Review: Pink Floyd - The Wall (1982)

Are you:

a) a fan of good music,
b) someone who doesn’t automatically dismiss any film described as “artsy,”
c) a consumer of hallucinogenic and psychedelic substances, or
d) a tortured soul consumed by angst and searching for your place in the universe?

If you answered “yes” to any of those, you’ll probably like The Wall, the 1982 musical film based around the Pink Floyd album of the same name.  And if you answered “yes” to all four, it could potentially become one of your all-time favorite films - the cinematic equivalent of manna from heaven.

To call this film “trippy” would be like calling water wet.  Rather than a concert film, viewers are thrust into a chaotic montage of scenes and images that, while communicating a loose narrative, serve mainly to reflect abstract themes and emotions.  In his review, Roger Ebert claims it’s more like a 95-minute music video than a performance piece.  He’s correct.  The separate scenes associated with each song each illustrate the primary difference between music videos and narrative filmmaking: the emphasis is more on crafting an overall sensory experience than telling a coherent story.  Whereas in most mainstream films, music is frequently only used in the background to add weight to the imagery, here the imagery is meant to fully communicate the soundtrack. 

And oh, what a soundtrack.  Until viewing this film, I was convinced that Pink Floyd was one of the most overrated rock groups of all time.  While I could tolerate a few of their more well-known songs, I usually found their use of synthesizers and electronic effects to be off-putting.  After seeing The Wall, I now realize that what made their music so popular and groundbreaking was not the quality of the lyrics or the catchiness of the melodies, but the hypnotic and angst-driven quality of the instrumentation.  These are not songs meant to be sung in the shower.  These are songs that come from a very dark and fractured place, and were very personal to primary songwriter Roger Waters.  When listened to in conjunction with the other tracks, each piece feels like one step in a larger thematic journey.  They are like memories, not always fully understandable on a literal level, but always relatable in an experiential sense.  When combined with the cinematography of director Alan Parker and the cartoons of Gerald Scarfe, the abstract nature of the music is enhanced and, I would argue, improved.  Though it’s not a concert film, The Wall achieves what most concerts strive to be: a richer and fuller expression of the music.  Instead of strobe lights, flame jets and set pieces, we’re presented with dissolves, overlays and animation. 

Our protagonist is a rock star named Pink, and the stage is his psyche.  Through the course of the film we’re introduced to various “bricks” in the wall that symbolizes both his self-imposed isolation and the essence of his self.  We see his father, killed in the war.  We see his mother and wife, oppressive figures that in some of the film’s most disturbing sequences seem to literally emasculate him.  We see the school he attended as a child, and the teachers that encouraged psychological and social conformity.  And finally, we see his career, as he visualizes himself not as merely a rock star but as a perpetrator of the very fascism he’s come to detest. 

 It’s a story of angst, despair and a desperate search for meaning.  One gets the sense that when writing it Roger Waters was questioning not just his existential purpose but everything: the building blocks of society, economics, and psychology.  Moreso than the majority of films, this is a movie that takes a look at not merely a single linear plotline, but the very essence of the human experience.
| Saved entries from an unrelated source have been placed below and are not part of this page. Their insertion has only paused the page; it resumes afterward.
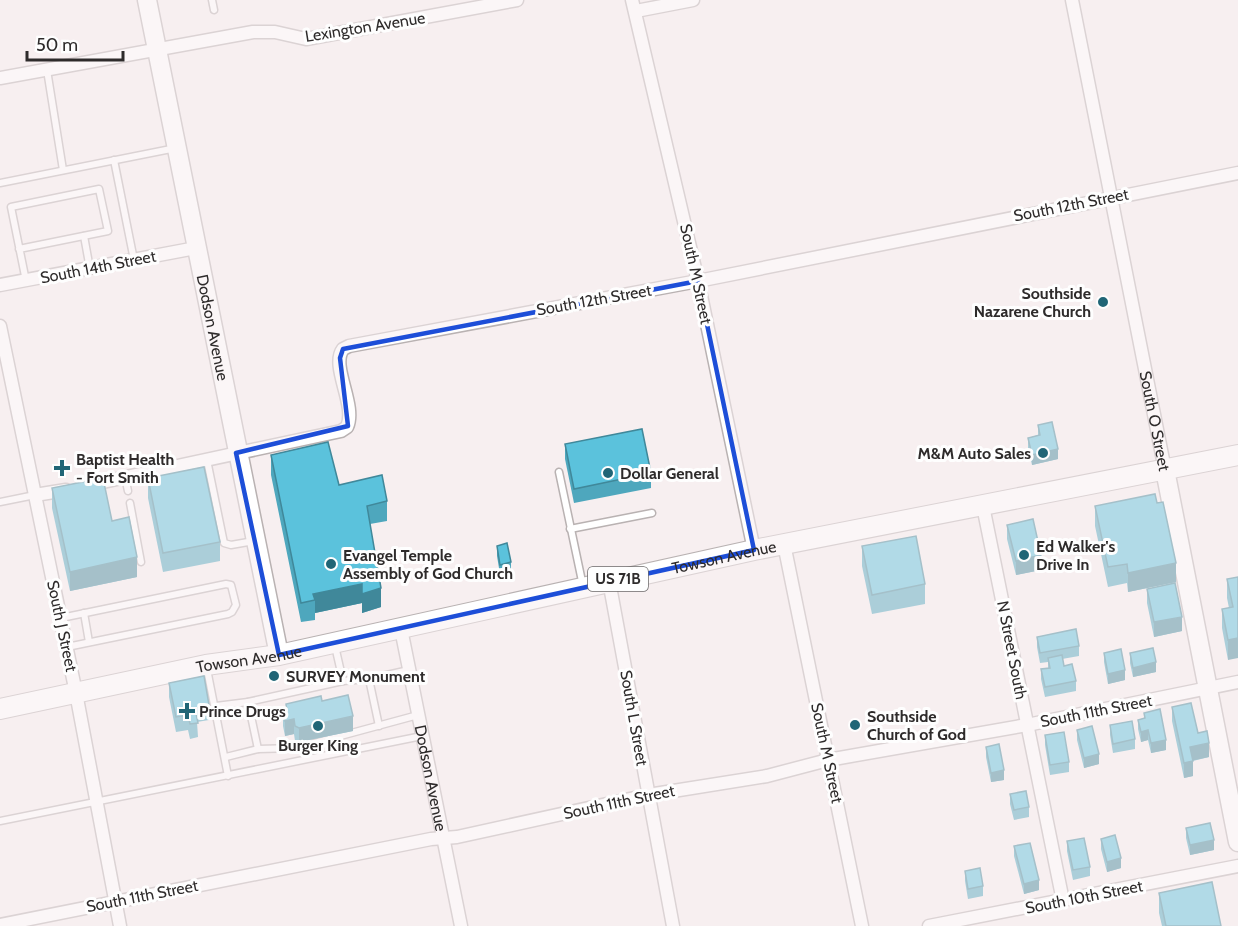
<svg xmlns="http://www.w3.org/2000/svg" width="1238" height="926" font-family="Cabin,sans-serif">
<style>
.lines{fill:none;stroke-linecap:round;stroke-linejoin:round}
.lane-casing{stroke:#b9b2b2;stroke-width:9}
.street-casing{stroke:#b9b2b2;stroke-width:15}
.secondary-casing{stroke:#b9b2b2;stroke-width:21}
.primary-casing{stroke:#b9b2b2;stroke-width:22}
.lane{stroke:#fff;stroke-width:6}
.street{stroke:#fff;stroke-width:12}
.secondary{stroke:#fff;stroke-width:18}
.primary{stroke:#fff;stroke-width:20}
.wall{fill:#4ea7bd}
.shaded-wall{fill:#40889a}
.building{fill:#5bc2dc;stroke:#40889a;stroke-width:1.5}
.marked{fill:none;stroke:#1d4ed8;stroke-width:4.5;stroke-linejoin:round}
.poi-dot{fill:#206576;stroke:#fefefe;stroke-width:2}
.labels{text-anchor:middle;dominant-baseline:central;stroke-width:6;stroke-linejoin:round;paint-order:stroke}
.shield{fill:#fefefe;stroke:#6c6a6a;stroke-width:1.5}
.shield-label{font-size:15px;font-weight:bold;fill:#2e2b2b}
.street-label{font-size:16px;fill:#2e2b2b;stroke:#fefefe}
.poi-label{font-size:16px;font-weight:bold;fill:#2e2b2b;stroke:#fefefe;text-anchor:start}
</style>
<rect width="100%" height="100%" fill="#f7eff0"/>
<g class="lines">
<defs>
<g id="lane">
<polyline points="212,0 214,10"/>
<polyline points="47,70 63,170"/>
<polyline points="114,160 134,260"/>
<polyline points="0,183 176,148"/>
<polyline points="84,236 90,269"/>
<polyline points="19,249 108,231 99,189 11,207 26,281"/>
<polyline points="207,460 224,543 231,545 254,541"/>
<polyline points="559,472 583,586"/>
<polyline points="125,477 128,491"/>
<polyline points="0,502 35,495"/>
<polyline points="130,503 141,562"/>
<polyline points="570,529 652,513"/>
<polyline points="84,613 89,642"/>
<polyline points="61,618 226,584 231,585 236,605 232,612 228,614 67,647"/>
<polyline points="335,646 343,681 369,679 409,670"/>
<polyline points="207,669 228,776"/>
<polyline points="369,679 379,726"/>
<polyline points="248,702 343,681"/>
<polyline points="216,706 248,702 258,749"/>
<polyline points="226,757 258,749 296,748 418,715"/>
<polyline points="0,821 422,736"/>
</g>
<g id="street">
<polyline points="632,0 698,281 754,550"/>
<path id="s1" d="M1072,0L1165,470"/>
<polyline points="636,11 693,0"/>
<polyline points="0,78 253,32 275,32 306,39 517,0"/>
<polyline points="0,285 196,248"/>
<polyline points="0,326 76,693 120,926"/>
<path d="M89,485L341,431L347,427C357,405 330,366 343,349L349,346L698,281L1238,173"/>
<polyline points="35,495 66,490"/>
<polyline points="983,506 1063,901"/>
<polyline points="784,544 862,926"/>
<polyline points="609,581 673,926"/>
<path id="s2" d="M401,629L461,926"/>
<polyline points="0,925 431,839 457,837 648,795 767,776 828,760 1027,725 1238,682"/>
<polyline points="929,926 1238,866"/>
</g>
<g id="secondary">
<path id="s3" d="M147,0L279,655"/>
<polyline points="1165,470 1238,842"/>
</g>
<g id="primary">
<path id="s4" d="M0,709L206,665L279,655L754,550L1238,455"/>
</g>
</defs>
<use href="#lane" class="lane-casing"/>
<use href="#street" class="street-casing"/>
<use href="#secondary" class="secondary-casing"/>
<use href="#primary" class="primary-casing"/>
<use href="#lane" class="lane"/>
<use href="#street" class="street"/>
<use href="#secondary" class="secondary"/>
<use href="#primary" class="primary"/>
</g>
<g class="wall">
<polygon points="1038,425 1058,459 1032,465 1028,448 1028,438 1038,435"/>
<polygon points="565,444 651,473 651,488 574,503 565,459"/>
<polygon points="271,455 339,485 387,501 387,521 370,524 381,607 362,613 362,603 315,613 315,620 301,622 271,475"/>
<polygon points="148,478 220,542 220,561 163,572 148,498"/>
<polygon points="52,488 112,521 137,577 70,591 52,508"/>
<polygon points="1095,506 1176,582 1128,592 1127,583 1108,587 1095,526"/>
<polygon points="1007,525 1041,570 1016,575 1007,539"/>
<polygon points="497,546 511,562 511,572 500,574 497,556"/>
<polygon points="862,546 925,584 925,604 872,614 862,566"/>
<polygon points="1238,577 1228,660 1222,628 1222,609 1229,608 1227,598 1227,579"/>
<polygon points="1147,589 1182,631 1154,637 1147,603"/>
<polygon points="1037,637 1079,646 1079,656 1062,659 1064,666 1076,681 1076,691 1045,697 1041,679 1041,669 1048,668 1048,662 1040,663 1037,647"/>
<polygon points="1104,653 1125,680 1108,684 1104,662"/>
<polygon points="1130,653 1156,672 1133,677 1130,663"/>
<polygon points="169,683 209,705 209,720 197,722 198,737 190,739 188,730 176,732 169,697"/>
<polygon points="322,701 353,731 299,742 295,741 294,734 285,736 283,726 283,711 286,711 286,704"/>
<polygon points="1172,707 1209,757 1193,761 1193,776 1184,778 1172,721"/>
<polygon points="1144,713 1166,750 1151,753 1148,740 1141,742 1138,729 1138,720 1144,718"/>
<polygon points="1110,725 1135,739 1135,749 1113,753 1110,735"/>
<polygon points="1077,730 1099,764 1084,768 1077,740"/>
<polygon points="1045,735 1069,762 1069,772 1050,775 1045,745"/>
<polygon points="986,747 1004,780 991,782 986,757"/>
<polygon points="1010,794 1029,807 1029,817 1014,820 1010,804"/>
<polygon points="1186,828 1214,850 1190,855 1186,838"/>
<polygon points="1101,839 1121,868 1107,872 1101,849"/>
<polygon points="1067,841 1090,867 1090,876 1073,880 1067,851"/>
<polygon points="1014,846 1039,890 1024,894 1014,856"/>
<polygon points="965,871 983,886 983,896 968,899 965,881"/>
<polygon points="1159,893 1221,926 1162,926 1159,913"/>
</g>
<g class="shaded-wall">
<polygon points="1058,449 1058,459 1032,465 1032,455"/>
<polygon points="1041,555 1041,570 1016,575 1016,561"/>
<polygon points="137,557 137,577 70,591 70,572"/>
<polygon points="1176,563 1176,582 1128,592 1128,573"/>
<polygon points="362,584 362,603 315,613 315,600 313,594"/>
<polygon points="381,588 381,607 362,613 362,594"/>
<polygon points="1182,617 1182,631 1154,637 1154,622"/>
<polygon points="1238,638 1238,658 1228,660 1228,640"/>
<polygon points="1156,662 1156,672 1133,677 1133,668"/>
<polygon points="1125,670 1125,680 1108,684 1108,674"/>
<polygon points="353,716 353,731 299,742 299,728"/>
<polygon points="294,719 294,734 285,736 285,721"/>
<polygon points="1148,730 1148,740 1141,742 1141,732"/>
<polygon points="1166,740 1166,750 1151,753 1151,743"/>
<polygon points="1209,743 1209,757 1190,761 1190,747"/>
<polygon points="1099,754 1099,764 1084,768 1084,758"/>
<polygon points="1193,761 1193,776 1184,778 1184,763"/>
<polygon points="1004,770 1004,780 991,782 991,773"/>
<polygon points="1214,840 1214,850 1190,855 1190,845"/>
<polygon points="1121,858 1121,868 1107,872 1107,862"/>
<polygon points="1039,880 1039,890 1024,894 1024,884"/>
</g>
<g class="building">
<polygon points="1052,422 1058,449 1032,455 1028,438 1040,435 1038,425"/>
<polygon points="642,429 651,473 574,489 565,444"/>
<polygon points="328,442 339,485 382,475 387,501 367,506 381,588 362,594 362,584 313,594 315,600 301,603 271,455"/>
<polygon points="204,467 220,542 163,553 148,478"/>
<polygon points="103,478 112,521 129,517 137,557 70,572 52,488"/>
<polygon points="1155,494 1157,503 1163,502 1176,563 1128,573 1127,564 1108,567 1095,506"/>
<polygon points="1033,519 1041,555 1016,561 1007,525"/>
<polygon points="916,536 925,584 872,595 862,546"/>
<polygon points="507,543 511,562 500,565 497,546"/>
<polygon points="1238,577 1238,638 1228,640 1222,609 1233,607 1227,579"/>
<polygon points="1175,583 1182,617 1154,622 1147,589"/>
<polygon points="1076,629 1079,646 1040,653 1037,637"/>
<polygon points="1153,648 1156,662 1133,668 1130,653"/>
<polygon points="1121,649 1125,670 1108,674 1104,653"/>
<polygon points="1062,655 1064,666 1072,664 1076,681 1045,687 1041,669 1050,668 1048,658"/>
<polygon points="204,676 209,705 195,708 198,723 190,724 188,715 176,717 169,683"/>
<polygon points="348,695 353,716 299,728 295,726 294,719 285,721 283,711 287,711 286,704 321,696 322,701"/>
<polygon points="1191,703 1198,733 1207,731 1209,743 1190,747 1193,761 1184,763 1172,707"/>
<polygon points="1160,709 1166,740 1151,743 1148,730 1141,732 1138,720 1145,718 1144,713"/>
<polygon points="1132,721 1135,739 1113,744 1110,725"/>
<polygon points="1092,726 1099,754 1084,758 1077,730"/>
<polygon points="1064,732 1069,762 1050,765 1045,735"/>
<polygon points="999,744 1004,770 991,773 986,747"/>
<polygon points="1026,791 1029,807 1014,810 1010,794"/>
<polygon points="1210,823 1214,840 1190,845 1186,828"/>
<polygon points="1115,835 1121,858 1107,862 1101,839"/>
<polygon points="1084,838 1090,867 1073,870 1067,841"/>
<polygon points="1030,843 1039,880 1024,884 1014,846"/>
<polygon points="980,868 983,886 968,889 965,871"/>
<polygon points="1212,882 1221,926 1166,926 1159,893"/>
</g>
<path d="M0 0H1238V926H0ZM698,281L754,550L279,655L236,453L348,426L340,358L343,349Z" fill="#f7eff0" fill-opacity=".55" fill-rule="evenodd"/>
<path class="marked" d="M698,281L754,550L279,655L236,453L348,426L340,358L343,349Z"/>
<g class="poi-dot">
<circle cx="1103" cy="302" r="6"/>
<circle cx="1043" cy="453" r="6"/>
<path d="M59 459h6v6h6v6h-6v6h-6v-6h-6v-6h6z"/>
<circle cx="608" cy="473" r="6"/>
<circle cx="1024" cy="555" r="6"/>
<circle cx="331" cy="564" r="6"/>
<circle cx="274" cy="676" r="6"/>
<path d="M184 702h6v6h6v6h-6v6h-6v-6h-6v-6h6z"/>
<circle cx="855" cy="725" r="6"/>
<circle cx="318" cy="726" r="6"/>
</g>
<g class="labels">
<rect class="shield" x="588" y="567" width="60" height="24" rx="4.5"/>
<g class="shield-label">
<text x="618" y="579">US 71B</text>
</g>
<g class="street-label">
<text transform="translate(365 27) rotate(-9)">Lexington Avenue</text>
<text transform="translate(1071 205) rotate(-11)">South 12th Street</text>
<text transform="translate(98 267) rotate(-11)">South 14th Street</text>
<text transform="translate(696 274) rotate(78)">South M Street</text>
<text transform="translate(594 300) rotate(-10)">South 12th Street</text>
<text stroke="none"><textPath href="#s3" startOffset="334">Dodson Avenue</textPath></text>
<text stroke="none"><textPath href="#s1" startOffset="429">South O Street</textPath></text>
<text stroke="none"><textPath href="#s4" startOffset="740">Towson Avenue</textPath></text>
<text transform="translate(62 626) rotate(78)">South J Street</text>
<text transform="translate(1012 650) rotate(79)">N Street South</text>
<text stroke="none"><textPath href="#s4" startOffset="254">Towson Avenue</textPath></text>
<text transform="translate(1096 711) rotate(-11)">South 11th Street</text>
<text transform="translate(634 718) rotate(80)">South L Street</text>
<text transform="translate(827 753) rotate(78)">South M Street</text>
<text stroke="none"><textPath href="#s2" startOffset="152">Dodson Avenue</textPath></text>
<text transform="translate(619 802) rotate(-12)">South 11th Street</text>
<text transform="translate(142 896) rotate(-11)">South 11th Street</text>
<text transform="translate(1084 897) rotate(-11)">South 10th Street</text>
</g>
<g class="poi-label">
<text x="1091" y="293" text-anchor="end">Southside<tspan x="1091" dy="18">Nazarene Church</tspan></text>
<text x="1031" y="453" text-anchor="end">M&amp;M Auto Sales</text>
<text x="76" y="459">Baptist Health<tspan x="76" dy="18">- Fort Smith</tspan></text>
<text x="620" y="473">Dollar General</text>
<text x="1036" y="546">Ed Walker's<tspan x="1036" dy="18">Drive In</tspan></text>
<text x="343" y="555">Evangel Temple<tspan x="343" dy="18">Assembly of God Church</tspan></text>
<text x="286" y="676">SURVEY Monument</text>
<text x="199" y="711">Prince Drugs</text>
<text x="867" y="716">Southside<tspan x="867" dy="18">Church of God</tspan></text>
<text x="318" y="745" text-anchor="middle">Burger King</text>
</g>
</g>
<path d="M27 51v9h96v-9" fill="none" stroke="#2e2b2b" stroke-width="3"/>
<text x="36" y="51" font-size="18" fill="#2e2b2b" stroke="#fefefe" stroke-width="4.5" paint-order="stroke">50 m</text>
</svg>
It’s an exploration of the Self, how it’s formed and whether or not it’s truly possible to escape socialization.  Is independence even possible, or are we all forever doomed to be slaves to outside systems and experiences?  The Wall doesn’t try to document the answer, just the search for one, with all of its madness and ambiguity.  At this it succeeds admirably.
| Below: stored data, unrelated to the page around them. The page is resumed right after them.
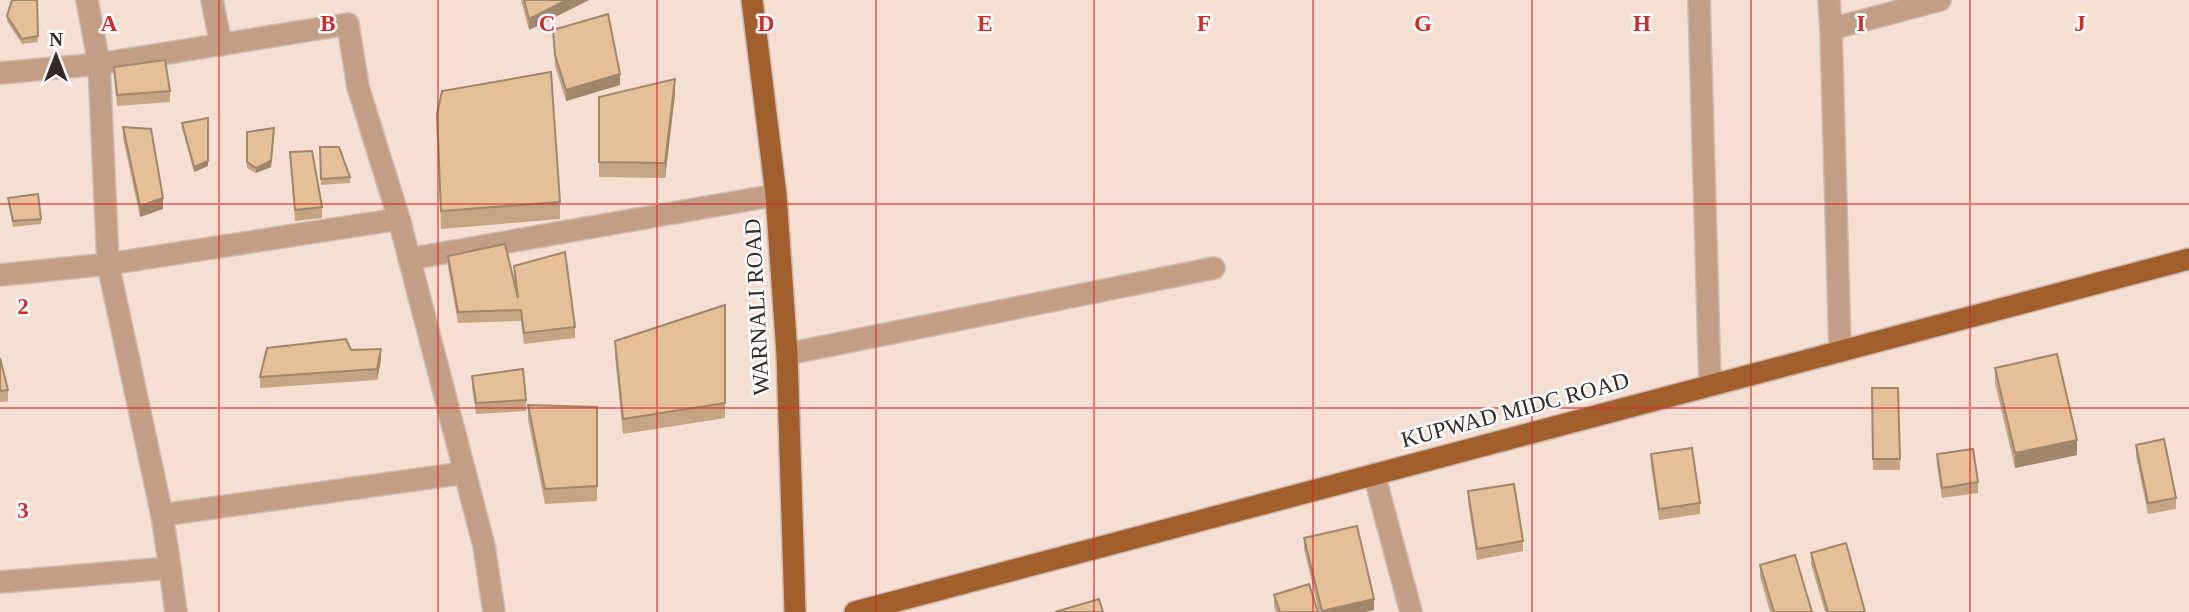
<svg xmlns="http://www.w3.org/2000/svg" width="2189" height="612" viewBox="0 0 2189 612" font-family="'Times New Roman',serif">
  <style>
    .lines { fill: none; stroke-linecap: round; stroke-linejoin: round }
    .minor-casing { stroke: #cebab0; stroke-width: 24 }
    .major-casing { stroke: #cebab0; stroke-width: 24 }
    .minor { stroke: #c39d84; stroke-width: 21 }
    .major { stroke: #a25f2e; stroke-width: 21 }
    .wall { fill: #c5a483 }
    .shaded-wall { fill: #a0866a }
    .building { fill: #e5bf98; stroke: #a0866a; stroke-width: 2 }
    .grid { fill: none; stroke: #d62828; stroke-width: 2; stroke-opacity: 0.55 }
    .labels { text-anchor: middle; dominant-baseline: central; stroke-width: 5; stroke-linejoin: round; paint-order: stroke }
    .street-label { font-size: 23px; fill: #332a26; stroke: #fff }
    .grid-label { font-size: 23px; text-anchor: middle; font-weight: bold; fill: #d62828; stroke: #fff; stroke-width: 5; stroke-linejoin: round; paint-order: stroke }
  </style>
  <rect width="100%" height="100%" fill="#f5ded2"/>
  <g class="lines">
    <!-- minor casing -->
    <g class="minor-casing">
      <g id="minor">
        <polyline points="87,0 99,64 108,264 399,219 484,546 494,612"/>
        <polyline points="212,0 221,45"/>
        <polyline points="1699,0 1710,385"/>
        <polyline points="1829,0 1831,29"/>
        <polyline points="0,73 99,64 348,24 358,87 399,219"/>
        <polyline points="409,259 776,195"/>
        <polyline points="0,275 108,264 162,515"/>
        <polyline points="1840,351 1831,29 1940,0"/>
        <polyline points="787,354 1214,268"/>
        <polyline points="1374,474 1411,612"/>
        <polyline points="170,568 176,612"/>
        <polyline points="0,582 170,568 162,515 464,473"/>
      </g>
    </g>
    <!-- major casing -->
    <g class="major-casing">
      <g id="major">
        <polyline points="752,0 776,195 787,354 795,612"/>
        <polyline points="855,612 2189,259"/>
      </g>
    </g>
    <!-- minor -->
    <use href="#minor" class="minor"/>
    <!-- major -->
    <use href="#major" class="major"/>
  </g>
  <!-- wall -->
  <g class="wall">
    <polygon points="37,0 38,42 22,44 7,21 7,16"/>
    <polygon points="521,0 589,0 529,30"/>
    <polygon points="553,30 620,85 566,101 555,66"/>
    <polygon points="114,67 170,91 170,102 117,106"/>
    <polygon points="675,94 665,178 599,177 599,97"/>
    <polygon points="437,114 560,202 560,219 441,229"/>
    <polygon points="182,123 208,166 194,172 182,128"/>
    <polygon points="123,127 163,209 140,217 123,138"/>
    <polygon points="247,132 274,134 271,167 256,173 247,168"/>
    <polygon points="320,147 350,177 350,183 321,185"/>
    <polygon points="290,152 322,207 322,218 295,221"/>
    <polygon points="8,198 41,219 41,224 13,227"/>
    <polygon points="448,256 515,288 514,266 575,327 575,338 524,344 521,321 458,323 448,267"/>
    <polygon points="725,305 725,418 623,434 615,356 615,341"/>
    <polygon points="0,358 8,390 8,401 0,402"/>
    <polygon points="381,360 377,380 260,388 260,377"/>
    <polygon points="1995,368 2077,455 2015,468 1995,383"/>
    <polygon points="472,376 526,400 526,411 476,414 472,387"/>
    <polygon points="1872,388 1898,388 1900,470 1873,470"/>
    <polygon points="528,405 597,407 597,501 545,504 528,420"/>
    <polygon points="2136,445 2176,498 2176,509 2148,514 2136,456"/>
    <polygon points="1651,454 1700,503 1700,514 1659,520 1651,465"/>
    <polygon points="1937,454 1978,482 1978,493 1942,498 1937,465"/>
    <polygon points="1468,491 1523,541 1523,551 1477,560 1468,502"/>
    <polygon points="1304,538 1374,610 1365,612 1319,612 1304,549"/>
    <polygon points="1811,553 1865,612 1825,612 1811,564"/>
    <polygon points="1760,565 1812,612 1770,612 1760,576"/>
    <polygon points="1274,595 1318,612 1276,612 1274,606"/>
  </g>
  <!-- shaded-wall -->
  <g class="shaded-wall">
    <polygon points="567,0 589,0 529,30 529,19"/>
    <polygon points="620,74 620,85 566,101 566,90"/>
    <polygon points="675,79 675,94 665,178 665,163"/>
    <polygon points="274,134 271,167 256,173 256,168"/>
    <polygon points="208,161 208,166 194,172 194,167"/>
    <polygon points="163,198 163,209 140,217 140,206"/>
    <polygon points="381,349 381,360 377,380 377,369"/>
    <polygon points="2077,440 2077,455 2015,468 2015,453"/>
    <polygon points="1374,599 1374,610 1365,612 1322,612"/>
  </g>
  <!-- building -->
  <g class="building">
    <polygon points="12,0 37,0 38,36 22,39 7,16"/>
    <polygon points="524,0 567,0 529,19"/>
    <polygon points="608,14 620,74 566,90 555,55 553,30"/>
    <polygon points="165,60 170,91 117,95 114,67"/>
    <polygon points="551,72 560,202 441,211 437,114 442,91"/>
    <polygon points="675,79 665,163 599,162 599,97"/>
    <polygon points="208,118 208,161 194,167 182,123"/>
    <polygon points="123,127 151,129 163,198 140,206"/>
    <polygon points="274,128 271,161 256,168 247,162 247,132"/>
    <polygon points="320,147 339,147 350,177 321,179"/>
    <polygon points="312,151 322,207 295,210 290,152"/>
    <polygon points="38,194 41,219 13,221 8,198"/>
    <polygon points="505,244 518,298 514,266 565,252 575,327 524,333 521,310 458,312 448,256"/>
    <polygon points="725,305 725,403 623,419 615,341"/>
    <polygon points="346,339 351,350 381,349 377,369 260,377 267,348"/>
    <polygon points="2057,354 2077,440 2015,453 1995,368"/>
    <polygon points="0,358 8,390 0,391"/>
    <polygon points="523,369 526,400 476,403 472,376"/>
    <polygon points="1872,388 1898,388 1900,459 1873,459"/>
    <polygon points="528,405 597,407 597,486 545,489"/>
    <polygon points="2164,439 2176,498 2148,503 2136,445"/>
    <polygon points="1692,448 1700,503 1659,509 1651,454"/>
    <polygon points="1973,449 1978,482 1942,488 1937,454"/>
    <polygon points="1514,484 1523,541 1477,549 1468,491"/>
    <polygon points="1357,526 1374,599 1322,611 1304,538"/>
    <polygon points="1846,543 1865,612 1828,612 1811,553"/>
    <polygon points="1795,555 1812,612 1774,612 1760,565"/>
    <polygon points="1309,584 1318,612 1280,612 1274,595"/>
    <polygon points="1099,599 1103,612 1055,612"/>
  </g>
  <!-- grid -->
  <path class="grid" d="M219,0v612M438,0v612M657,0v612M876,0v612M1094,0v612M1313,0v612M1532,0v612M1751,0v612M1970,0v612M0,204h2189M0,408h2189"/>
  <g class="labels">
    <!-- street labels -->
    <g class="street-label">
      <text transform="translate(757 307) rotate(-93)">WARNALI ROAD</text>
      <text transform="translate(1515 410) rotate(-15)">KUPWAD MIDC ROAD</text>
    </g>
  </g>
  <g class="grid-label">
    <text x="109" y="31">A</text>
    <text x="328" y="31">B</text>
    <text x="547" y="31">C</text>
    <text x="766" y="31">D</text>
    <text x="985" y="31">E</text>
    <text x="1204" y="31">F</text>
    <text x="1423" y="31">G</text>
    <text x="1642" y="31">H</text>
    <text x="1861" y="31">I</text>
    <text x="2080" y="31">J</text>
    <text x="23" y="314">2</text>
    <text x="23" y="518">3</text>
  </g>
  <!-- north arrow -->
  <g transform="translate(56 56)" stroke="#ffffff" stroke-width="5" paint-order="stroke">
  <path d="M0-5L12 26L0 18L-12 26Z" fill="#332a26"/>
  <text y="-10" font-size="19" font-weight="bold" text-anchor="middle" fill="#332a26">N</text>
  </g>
</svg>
This is neither a typical concert film nor a typical narrative film.  It is a unique hybrid of both, utilizing the techniques of each to create something that is extremely personal while exploring ideas and questions that are universal.  While the dark subject matter doesn’t make The Wall a film that demands to constantly be revisited, it should be at least be seen once.  It’s certainly not for everyone, but at the very least it has a good soundtrack.  Indeed, perhaps the ultimate sign of its power is that now, instead of changing the station every time a Pink Floyd song comes on the radio, I can’t help but be drawn into the music.